Es existieren inzwischen verschiedene Normen, die Lebensmittelsicherheit und Qualität sichern helfen sollen. Von den Mindestanforderungen bis zur Qualitätsspitze sind die Unterschiede sehr groß. Nur wenige Unternehmen etwa nehmen wie Orthomol, auch die strengen Prüfungen nach ISO 22000 auf sich.


Hazard Analysis and Critical Control Points (HACC P) 
Risikoanalyse der einzelnen Stufen eines Lebensmittelbearbeitungsprozesses und Absicherung der dabei identifizierten Gefahren durch geeignete Maßnahmen zur Vermeidung oder Reduktion dieser möglichen Gefahren. Seit 2006 für alle Lebensmittelunternehmer verpflichtend. Bei Orthomol seit 2001 Standard.
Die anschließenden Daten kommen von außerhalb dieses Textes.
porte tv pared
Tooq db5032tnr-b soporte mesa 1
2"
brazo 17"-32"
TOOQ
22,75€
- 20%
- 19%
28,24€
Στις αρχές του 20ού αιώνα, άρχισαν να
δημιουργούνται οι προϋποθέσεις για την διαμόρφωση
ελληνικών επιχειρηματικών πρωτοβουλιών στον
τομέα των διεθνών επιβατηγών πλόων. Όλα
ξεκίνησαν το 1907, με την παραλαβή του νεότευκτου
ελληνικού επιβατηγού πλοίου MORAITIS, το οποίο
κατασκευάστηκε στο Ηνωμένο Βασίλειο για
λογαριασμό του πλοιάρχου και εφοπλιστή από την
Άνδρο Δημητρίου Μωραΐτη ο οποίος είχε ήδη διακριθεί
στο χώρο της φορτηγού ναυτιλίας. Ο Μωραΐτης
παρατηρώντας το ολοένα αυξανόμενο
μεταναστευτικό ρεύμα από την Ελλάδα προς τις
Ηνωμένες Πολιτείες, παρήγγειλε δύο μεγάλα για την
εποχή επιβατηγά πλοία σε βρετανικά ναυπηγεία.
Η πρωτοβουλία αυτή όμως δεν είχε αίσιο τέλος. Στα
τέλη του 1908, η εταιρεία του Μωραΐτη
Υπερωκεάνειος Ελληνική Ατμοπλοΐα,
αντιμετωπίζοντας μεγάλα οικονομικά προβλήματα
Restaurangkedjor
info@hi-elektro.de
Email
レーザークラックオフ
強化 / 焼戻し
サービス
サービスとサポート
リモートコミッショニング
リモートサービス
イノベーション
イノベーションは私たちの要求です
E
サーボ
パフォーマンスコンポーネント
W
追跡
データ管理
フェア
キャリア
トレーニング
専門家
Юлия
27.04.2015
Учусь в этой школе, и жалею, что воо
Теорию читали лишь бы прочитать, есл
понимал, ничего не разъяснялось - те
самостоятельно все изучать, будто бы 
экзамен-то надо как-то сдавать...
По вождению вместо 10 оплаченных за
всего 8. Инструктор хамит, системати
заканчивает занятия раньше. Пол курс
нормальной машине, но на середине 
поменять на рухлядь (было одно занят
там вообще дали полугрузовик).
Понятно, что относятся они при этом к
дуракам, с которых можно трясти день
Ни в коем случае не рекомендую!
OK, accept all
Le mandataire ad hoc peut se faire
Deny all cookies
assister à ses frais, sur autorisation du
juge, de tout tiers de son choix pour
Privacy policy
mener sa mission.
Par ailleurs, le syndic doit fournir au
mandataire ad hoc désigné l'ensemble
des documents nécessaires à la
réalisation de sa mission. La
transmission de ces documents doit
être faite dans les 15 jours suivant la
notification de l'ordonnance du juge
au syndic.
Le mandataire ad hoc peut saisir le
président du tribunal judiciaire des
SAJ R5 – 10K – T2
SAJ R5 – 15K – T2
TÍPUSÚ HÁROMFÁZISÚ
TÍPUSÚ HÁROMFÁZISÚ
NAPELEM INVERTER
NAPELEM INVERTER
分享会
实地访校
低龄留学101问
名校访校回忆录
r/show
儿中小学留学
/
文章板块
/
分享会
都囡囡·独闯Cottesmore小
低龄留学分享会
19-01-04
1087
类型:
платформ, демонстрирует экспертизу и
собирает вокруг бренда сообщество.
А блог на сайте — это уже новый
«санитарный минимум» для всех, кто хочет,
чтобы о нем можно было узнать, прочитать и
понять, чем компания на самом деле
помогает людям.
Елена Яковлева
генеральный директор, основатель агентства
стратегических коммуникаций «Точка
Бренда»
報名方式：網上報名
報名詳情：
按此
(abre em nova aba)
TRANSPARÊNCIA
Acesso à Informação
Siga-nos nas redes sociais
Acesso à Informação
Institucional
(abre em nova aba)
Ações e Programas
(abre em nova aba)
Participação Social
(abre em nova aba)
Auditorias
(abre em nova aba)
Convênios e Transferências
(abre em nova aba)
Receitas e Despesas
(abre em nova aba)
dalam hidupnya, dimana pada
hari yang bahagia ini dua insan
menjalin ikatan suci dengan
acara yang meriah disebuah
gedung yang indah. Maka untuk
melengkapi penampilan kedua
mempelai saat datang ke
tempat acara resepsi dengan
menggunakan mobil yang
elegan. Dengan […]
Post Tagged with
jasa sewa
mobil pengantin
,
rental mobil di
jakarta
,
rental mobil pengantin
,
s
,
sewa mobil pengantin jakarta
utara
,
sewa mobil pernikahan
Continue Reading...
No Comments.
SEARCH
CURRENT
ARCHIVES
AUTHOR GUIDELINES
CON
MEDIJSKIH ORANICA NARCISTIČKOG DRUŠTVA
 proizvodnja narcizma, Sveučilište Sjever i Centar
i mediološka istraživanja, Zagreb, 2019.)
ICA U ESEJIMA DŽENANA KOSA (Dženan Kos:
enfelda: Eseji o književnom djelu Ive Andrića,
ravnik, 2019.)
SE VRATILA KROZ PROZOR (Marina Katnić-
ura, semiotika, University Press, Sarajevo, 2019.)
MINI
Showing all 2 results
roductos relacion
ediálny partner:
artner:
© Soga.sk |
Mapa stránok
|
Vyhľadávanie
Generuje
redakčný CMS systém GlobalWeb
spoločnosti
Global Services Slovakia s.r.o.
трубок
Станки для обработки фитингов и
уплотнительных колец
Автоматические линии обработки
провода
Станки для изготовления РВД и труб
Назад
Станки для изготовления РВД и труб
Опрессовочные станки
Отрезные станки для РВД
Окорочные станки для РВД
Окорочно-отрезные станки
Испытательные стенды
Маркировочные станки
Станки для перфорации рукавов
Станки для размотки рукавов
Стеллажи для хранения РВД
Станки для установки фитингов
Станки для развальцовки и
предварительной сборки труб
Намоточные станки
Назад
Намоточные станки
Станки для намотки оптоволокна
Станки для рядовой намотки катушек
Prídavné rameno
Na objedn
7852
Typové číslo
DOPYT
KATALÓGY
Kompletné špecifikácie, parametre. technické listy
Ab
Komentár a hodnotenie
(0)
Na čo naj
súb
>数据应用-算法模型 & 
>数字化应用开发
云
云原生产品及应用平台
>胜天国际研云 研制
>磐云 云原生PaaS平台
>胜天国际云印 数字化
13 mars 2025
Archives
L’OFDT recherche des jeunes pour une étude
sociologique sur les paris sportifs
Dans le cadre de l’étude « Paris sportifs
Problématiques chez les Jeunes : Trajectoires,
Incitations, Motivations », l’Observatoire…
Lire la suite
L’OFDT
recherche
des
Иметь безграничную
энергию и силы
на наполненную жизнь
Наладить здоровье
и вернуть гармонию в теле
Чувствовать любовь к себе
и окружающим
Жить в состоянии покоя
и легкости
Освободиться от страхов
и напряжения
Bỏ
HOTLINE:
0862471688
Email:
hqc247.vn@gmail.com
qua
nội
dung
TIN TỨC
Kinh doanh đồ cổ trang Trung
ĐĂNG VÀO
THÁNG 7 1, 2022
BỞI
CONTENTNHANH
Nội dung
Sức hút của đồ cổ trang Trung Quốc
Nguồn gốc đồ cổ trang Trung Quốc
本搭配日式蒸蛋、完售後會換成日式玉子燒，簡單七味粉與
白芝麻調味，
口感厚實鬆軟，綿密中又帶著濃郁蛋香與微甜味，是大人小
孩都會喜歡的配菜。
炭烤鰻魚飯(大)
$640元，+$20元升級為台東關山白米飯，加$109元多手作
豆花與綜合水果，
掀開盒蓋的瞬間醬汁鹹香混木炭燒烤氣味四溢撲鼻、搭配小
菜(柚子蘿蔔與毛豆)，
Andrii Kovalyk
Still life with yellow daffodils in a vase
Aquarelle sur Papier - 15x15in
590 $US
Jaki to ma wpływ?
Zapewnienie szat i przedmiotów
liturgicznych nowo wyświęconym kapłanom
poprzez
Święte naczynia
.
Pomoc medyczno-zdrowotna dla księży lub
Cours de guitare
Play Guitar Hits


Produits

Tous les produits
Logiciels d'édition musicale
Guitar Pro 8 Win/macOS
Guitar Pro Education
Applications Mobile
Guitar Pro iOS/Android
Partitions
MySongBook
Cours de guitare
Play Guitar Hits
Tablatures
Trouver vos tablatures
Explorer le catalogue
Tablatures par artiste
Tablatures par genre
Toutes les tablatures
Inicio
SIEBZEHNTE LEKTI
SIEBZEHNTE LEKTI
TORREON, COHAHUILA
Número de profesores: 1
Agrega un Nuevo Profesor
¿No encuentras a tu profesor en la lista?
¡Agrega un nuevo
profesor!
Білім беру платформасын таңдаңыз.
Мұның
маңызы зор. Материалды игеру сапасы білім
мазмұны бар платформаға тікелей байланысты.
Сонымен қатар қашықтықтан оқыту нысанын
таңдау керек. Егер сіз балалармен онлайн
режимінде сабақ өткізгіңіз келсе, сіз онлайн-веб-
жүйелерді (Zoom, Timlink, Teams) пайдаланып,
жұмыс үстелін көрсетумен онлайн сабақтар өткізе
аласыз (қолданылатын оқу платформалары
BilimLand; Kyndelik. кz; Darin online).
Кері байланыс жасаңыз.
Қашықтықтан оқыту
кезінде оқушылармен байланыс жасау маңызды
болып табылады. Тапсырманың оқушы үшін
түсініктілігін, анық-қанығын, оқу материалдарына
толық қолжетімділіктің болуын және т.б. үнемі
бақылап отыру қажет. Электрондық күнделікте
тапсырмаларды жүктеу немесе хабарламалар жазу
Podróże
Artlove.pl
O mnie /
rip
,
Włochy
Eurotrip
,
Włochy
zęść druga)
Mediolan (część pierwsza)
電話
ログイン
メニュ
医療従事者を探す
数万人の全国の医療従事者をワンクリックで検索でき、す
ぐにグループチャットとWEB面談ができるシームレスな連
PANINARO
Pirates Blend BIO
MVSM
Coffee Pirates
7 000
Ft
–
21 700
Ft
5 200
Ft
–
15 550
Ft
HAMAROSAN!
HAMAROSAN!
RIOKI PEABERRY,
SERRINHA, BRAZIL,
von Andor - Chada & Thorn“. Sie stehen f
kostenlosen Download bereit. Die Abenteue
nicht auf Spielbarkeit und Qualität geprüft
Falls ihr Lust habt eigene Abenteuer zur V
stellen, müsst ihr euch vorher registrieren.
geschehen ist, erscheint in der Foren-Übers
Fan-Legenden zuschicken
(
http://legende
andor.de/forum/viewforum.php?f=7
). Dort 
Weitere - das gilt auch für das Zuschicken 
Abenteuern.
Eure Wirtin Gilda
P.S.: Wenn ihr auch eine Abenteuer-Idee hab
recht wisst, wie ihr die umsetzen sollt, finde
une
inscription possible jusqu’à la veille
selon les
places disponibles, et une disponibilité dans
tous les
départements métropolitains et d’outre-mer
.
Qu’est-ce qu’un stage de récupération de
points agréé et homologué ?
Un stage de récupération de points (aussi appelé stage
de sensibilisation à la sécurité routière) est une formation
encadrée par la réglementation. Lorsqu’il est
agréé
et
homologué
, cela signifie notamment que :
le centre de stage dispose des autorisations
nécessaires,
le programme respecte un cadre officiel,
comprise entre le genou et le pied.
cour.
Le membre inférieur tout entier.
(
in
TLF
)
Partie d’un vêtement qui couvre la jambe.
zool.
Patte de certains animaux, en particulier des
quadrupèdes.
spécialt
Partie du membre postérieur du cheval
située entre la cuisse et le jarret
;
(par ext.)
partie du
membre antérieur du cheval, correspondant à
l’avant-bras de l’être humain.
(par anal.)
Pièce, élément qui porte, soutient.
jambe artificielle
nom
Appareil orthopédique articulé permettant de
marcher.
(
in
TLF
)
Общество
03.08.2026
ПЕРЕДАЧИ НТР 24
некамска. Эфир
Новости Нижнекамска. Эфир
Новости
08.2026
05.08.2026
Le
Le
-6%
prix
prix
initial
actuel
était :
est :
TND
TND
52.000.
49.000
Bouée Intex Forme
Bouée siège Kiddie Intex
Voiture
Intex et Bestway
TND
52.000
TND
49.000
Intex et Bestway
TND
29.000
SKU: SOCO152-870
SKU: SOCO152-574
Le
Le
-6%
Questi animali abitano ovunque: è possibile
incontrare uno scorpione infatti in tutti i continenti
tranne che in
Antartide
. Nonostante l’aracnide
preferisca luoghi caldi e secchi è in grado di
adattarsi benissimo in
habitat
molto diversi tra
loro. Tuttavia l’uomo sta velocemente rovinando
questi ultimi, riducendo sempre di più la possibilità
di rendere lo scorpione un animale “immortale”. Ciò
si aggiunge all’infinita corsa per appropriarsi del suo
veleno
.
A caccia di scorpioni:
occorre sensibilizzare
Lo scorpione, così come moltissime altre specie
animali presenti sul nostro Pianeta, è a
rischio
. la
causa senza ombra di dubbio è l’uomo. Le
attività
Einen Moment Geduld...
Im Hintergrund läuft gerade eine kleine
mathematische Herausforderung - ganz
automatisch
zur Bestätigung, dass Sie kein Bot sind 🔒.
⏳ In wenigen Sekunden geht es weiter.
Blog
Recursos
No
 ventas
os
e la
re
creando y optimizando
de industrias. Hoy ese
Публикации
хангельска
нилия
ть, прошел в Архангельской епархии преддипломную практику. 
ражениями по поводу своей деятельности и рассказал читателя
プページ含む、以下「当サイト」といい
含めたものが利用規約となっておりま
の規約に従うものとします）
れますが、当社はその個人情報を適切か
Good Manufactoring Practice (GMP) Die GMP-Anforderungen für den Lebensmittelbereich sind im Codex Alimentarius festgelegt. Es handelt sich dabei um den „empfohlenen aber nicht bindenden internationalen Verfahrenscodex, der allgemeine Grundsätze der Lebensmittelhygiene“ definiert. Die Implementierung der GMP-Grundsätze im Produktionsbetrieb und ihre konsequente Erfüllung werden durch ein TÜV-Audit überprüft und durch ein GMP-Zertifikat dokumentiert – bei Orthomol bereits seit Jahren Standard.

ISO 22000 Umfassendes Qualitätsmanagementsystem für die Lebensmittelsicherheit nach dem weltweit gültigen ISO-Standard. Bei Orthomol als erstem Unternehmen seines Lebensmittelsegments eingeführt und 2006 zertifiziert. Diese Norm vereinigt die Elemente HACC P, GMP und GHP und enthält zusätzlich Programme zur interaktiven Kommunikation und vorbeugenden Gefahrenvermeidung.